Dataset excerpts
──────────

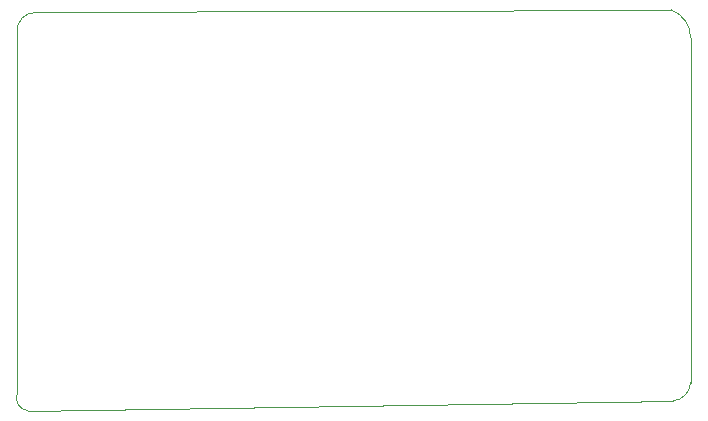
<source format=gm1>
G04 #@! TF.GenerationSoftware,KiCad,Pcbnew,(5.1.5)-3*
G04 #@! TF.CreationDate,2020-12-01T08:46:11+03:00*
G04 #@! TF.ProjectId,project3_4layer,70726f6a-6563-4743-935f-346c61796572,1*
G04 #@! TF.SameCoordinates,Original*
G04 #@! TF.FileFunction,Profile,NP*
%FSLAX46Y46*%
G04 Gerber Fmt 4.6, Leading zero omitted, Abs format (unit mm)*
G04 Created by KiCad (PCBNEW (5.1.5)-3) date 2020-12-01 08:46:11*
%MOMM*%
%LPD*%
G04 APERTURE LIST*
%ADD10C,0.050000*%
G04 APERTURE END LIST*
D10*
X149595092Y-120933608D02*
X95884999Y-121158001D01*
X94234000Y-153416000D02*
X94239193Y-122860684D01*
X149732999Y-154050999D02*
X95115412Y-154873709D01*
X151257000Y-123317000D02*
X151259327Y-152491852D01*
X94239194Y-122860684D02*
G75*
G02X95884999Y-121158001I1518806J178684D01*
G01*
X95115412Y-154873709D02*
G75*
G02X94234000Y-153416000I134588J1076709D01*
G01*
X151259326Y-152491852D02*
G75*
G02X149732999Y-154050999I-1653326J91852D01*
G01*
X149595092Y-120933608D02*
G75*
G02X151257000Y-123317000I-878092J-2383392D01*
G01*
M02*

</source>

──────────

Exercise aim =>
Write each entry again exactly, minus any images.

Response to this exercise =>
<source format=gm1>
G04 #@! TF.GenerationSoftware,KiCad,Pcbnew,(5.1.5)-3*
G04 #@! TF.CreationDate,2020-12-01T08:46:11+03:00*
G04 #@! TF.ProjectId,project3_4layer,70726f6a-6563-4743-935f-346c61796572,1*
G04 #@! TF.SameCoordinates,Original*
G04 #@! TF.FileFunction,Profile,NP*
%FSLAX46Y46*%
G04 Gerber Fmt 4.6, Leading zero omitted, Abs format (unit mm)*
G04 Created by KiCad (PCBNEW (5.1.5)-3) date 2020-12-01 08:46:11*
%MOMM*%
%LPD*%
G04 APERTURE LIST*
%ADD10C,0.050000*%
G04 APERTURE END LIST*
D10*
X149595092Y-120933608D02*
X95884999Y-121158001D01*
X94234000Y-153416000D02*
X94239193Y-122860684D01*
X149732999Y-154050999D02*
X95115412Y-154873709D01*
X151257000Y-123317000D02*
X151259327Y-152491852D01*
X94239194Y-122860684D02*
G75*
G02X95884999Y-121158001I1518806J178684D01*
G01*
X95115412Y-154873709D02*
G75*
G02X94234000Y-153416000I134588J1076709D01*
G01*
X151259326Y-152491852D02*
G75*
G02X149732999Y-154050999I-1653326J91852D01*
G01*
X149595092Y-120933608D02*
G75*
G02X151257000Y-123317000I-878092J-2383392D01*
G01*
M02*

</source>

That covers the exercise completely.